USD’s New Director of the Trans-Border Institute Does What It Takes To Bring Neighboring Countries Together.
Everard “Ev” Meade, the University of San Diego’s new Trans-Border Institute (TBI) director, is forging fresh paths along the borders of the United States, Mexico and Central America.
Meade studied history at the University of Chicago, under Mexican anthropologist Claudio Lomnitz and renowned historian Friedrich Katz — known for his book, The Life and Times of Pancho Villa. He then worked for lawyer and activist, Susan Gzesch, in the years following the U.S. immigration reform of 1996.
It fueled what has become his life’s work.
The histories of the United States and Mexico have forever been intertwined. As a historian and scholar, there are endless possibilities for study.

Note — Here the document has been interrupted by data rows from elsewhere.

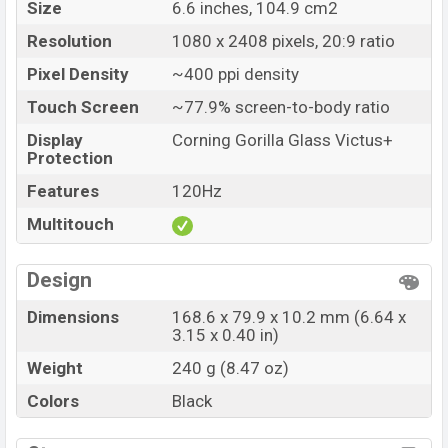
Size
6.6 inches, 104.9 cm2
Resolution
1080 x 2408 pixels, 20:9 ratio
Pixel Density
~400 ppi density
Touch Screen
~77.9% screen-to-body ratio
Display
Corning Gorilla Glass Victus+
Protection
Features
120Hz
Multitouch
Design
Dimensions
168.6 x 79.9 x 10.2 mm (6.64 x
3.15 x 0.40 in)
Weight
240 g (8.47 oz)
Colors
Black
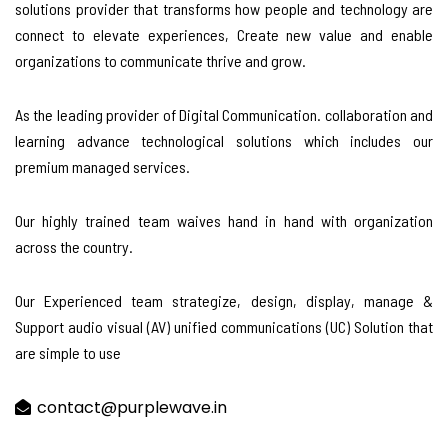
solutions provider that transforms how people and technology are
connect to elevate experiences, Create new value and enable
organizations to communicate thrive and grow.
As the leading provider of Digital Communication. collaboration and
learning advance technological solutions which includes our
premium managed services.
Our highly trained team waives hand in hand with organization
across the country.
Our Experienced team strategize, design, display, manage &
Support audio visual (AV) unified communications (UC) Solution that
are simple to use
contact@purplewave.in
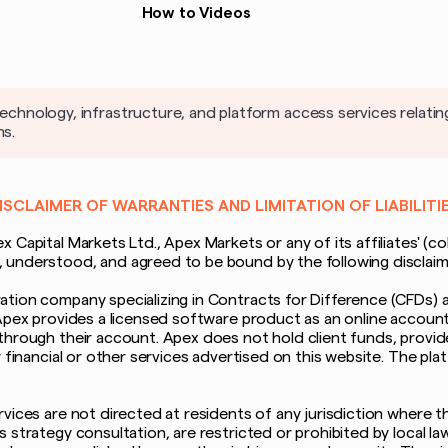
How to Videos
nology, infrastructure, and platform access services relatin
ns.
ISCLAIMER OF WARRANTIES AND LIMITATION OF LIABILITI
Capital Markets Ltd., Apex Markets or any of its affiliates' (col
nderstood, and agreed to be bound by the following disclaimer o
tion company specializing in Contracts for Difference (CFDs) a
Apex provides a licensed software product as an online account 
through their account. Apex does not hold client funds, provide
y financial or other services advertised on this website. The p
ices are not directed at residents of any jurisdiction where the
strategy consultation, are restricted or prohibited by local laws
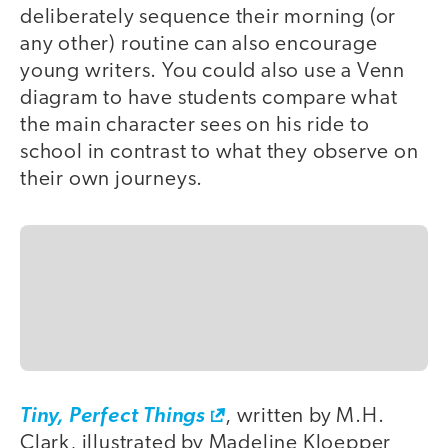
deliberately sequence their morning (or
any other) routine can also encourage
young writers. You could also use a Venn
diagram to have students compare what
the main character sees on his ride to
school in contrast to what they observe on
their own journeys.
Tiny, Perfect Things
, written by M.H.
Clark, illustrated by Madeline Kloepper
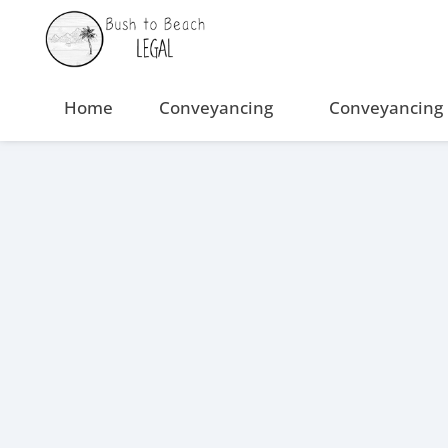
Skip
to
content
Home
Conveyancing
Conveyancing 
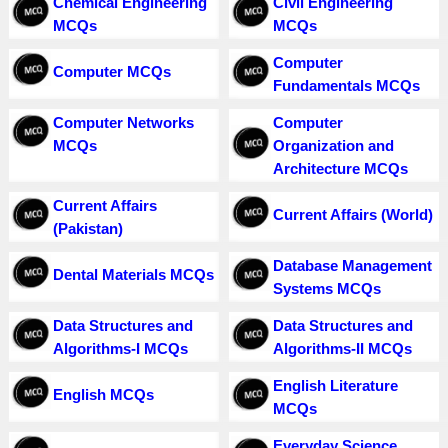
Chemical Engineering
Civil Engineering
MCQs
MCQs
Computer
Computer MCQs
Fundamentals MCQs
Computer Networks
Computer
MCQs
Organization and
Architecture MCQs
Current Affairs
Current Affairs (World)
(Pakistan)
Database Management
Dental Materials MCQs
Systems MCQs
Data Structures and
Data Structures and
Algorithms-I MCQs
Algorithms-II MCQs
English Literature
English MCQs
MCQs
Everyday Science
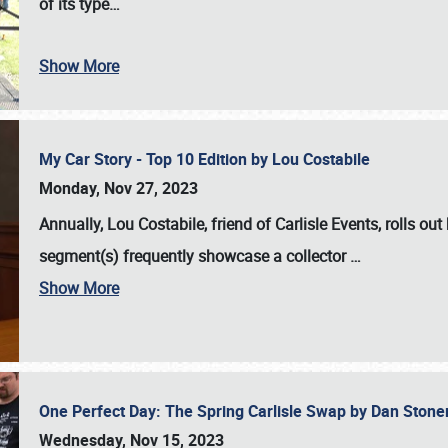
of its type…
Show More
My Car Story - Top 10 Edition by Lou Costabile
Monday, Nov 27, 2023
Annually, Lou Costabile, friend of Carlisle Events, rolls o
segment(s) frequently showcase a collector
…
Show More
One Perfect Day: The Spring Carlisle Swap by Dan Ston
Wednesday, Nov 15, 2023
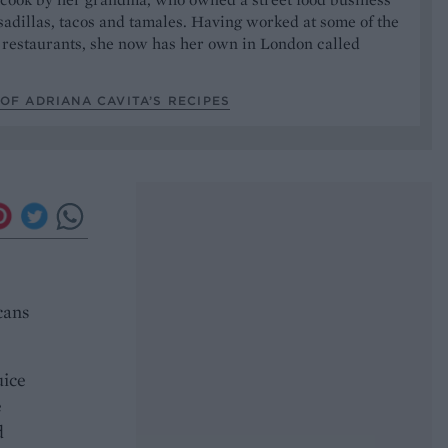
sadillas, tacos and tamales. Having worked at some of the
 restaurants, she now has her own in London called
OF ADRIANA CAVITA’S RECIPES
cans
uice
e
d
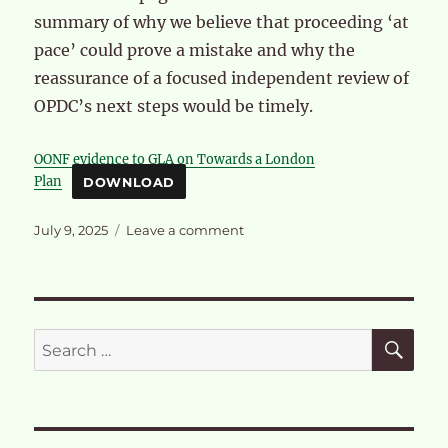
summary of why we believe that proceeding ‘at
pace’ could prove a mistake and why the
reassurance of a focused independent review of
OPDC’s next steps would be timely.
OONF evidence to GLA on Towards a London
Plan
DOWNLOAD
Posted
on
July 9, 2025
Leave a comment
on
OPDC’s
next
steps
in
light
SE
Search
of
for:
further
HS2
delays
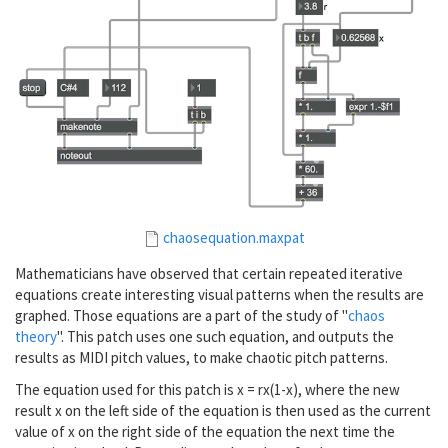
chaosequation.maxpat
Mathematicians have observed that certain repeated iterative
equations create interesting visual patterns when the results are
graphed. Those equations are a part of the study of "
chaos
theory
". This patch uses one such equation, and outputs the
results as MIDI pitch values, to make chaotic pitch patterns.
The equation used for this patch is x = rx(1-x), where the new
result x on the left side of the equation is then used as the current
value of x on the right side of the equation the next time the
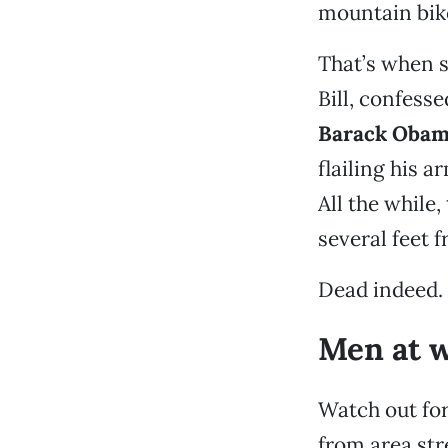
mountain bike
That’s when s
Bill, confesse
Barack Oba
flailing his 
All the while
several feet 
Dead indeed.
Men at 
Watch out fo
from area str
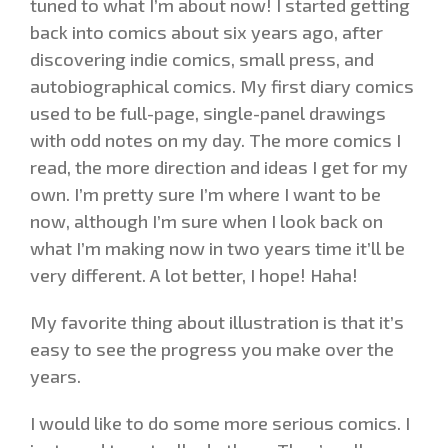
tuned to what I’m about now! I started getting
back into comics about six years ago, after
discovering indie comics, small press, and
autobiographical comics. My first diary comics
used to be full-page, single-panel drawings
with odd notes on my day. The more comics I
read, the more direction and ideas I get for my
own. I’m pretty sure I’m where I want to be
now, although I’m sure when I look back on
what I’m making now in two years time it’ll be
very different. A lot better, I hope! Haha!
My favorite thing about illustration is that it’s
easy to see the progress you make over the
years.
I would like to do some more serious comics. I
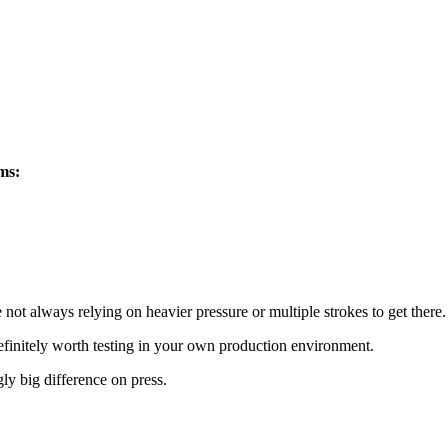
ems:
e not always relying on heavier pressure or multiple strokes to get there.
efinitely worth testing in your own production environment.
ly big difference on press.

However, under Meade’s leadership, the Trans-Border Institute will concentrate on five areas — all of which are tied to the university’s mission as a Catholic institution and the work being done by the Joan B. Kroc School of Peace Studies, where TBI is housed.
The institute will focus on: documenting experiences of refugees who flee violence; advocating human rights; defending freedom of expression and access to information; developing curricula for peace and justice; and exploring trans-border practices of the death penalty.
“There are many varied, complicated and overlapping reasons, why people choose to move away from their countries,” Meade tells Giving Back Magazine. “The Trans-Border Institute will be telling those stories in many different ways.”
He and his students will tell the stories of immigrants’ experiences, by conducting field interviews and surveys that offer on-the-ground perspectives, hosting film series, convening public forums and conferences that bring together key stakeholders, conducting research and making the research of others accessible — by having publications, news stories and other documents translated to English.
“The essence of all my work, including the most obscure corners of my historical research, is promoting peace and justice,” Meade says. “At TBI, I’ve found a place where I can give full voice to this effort.”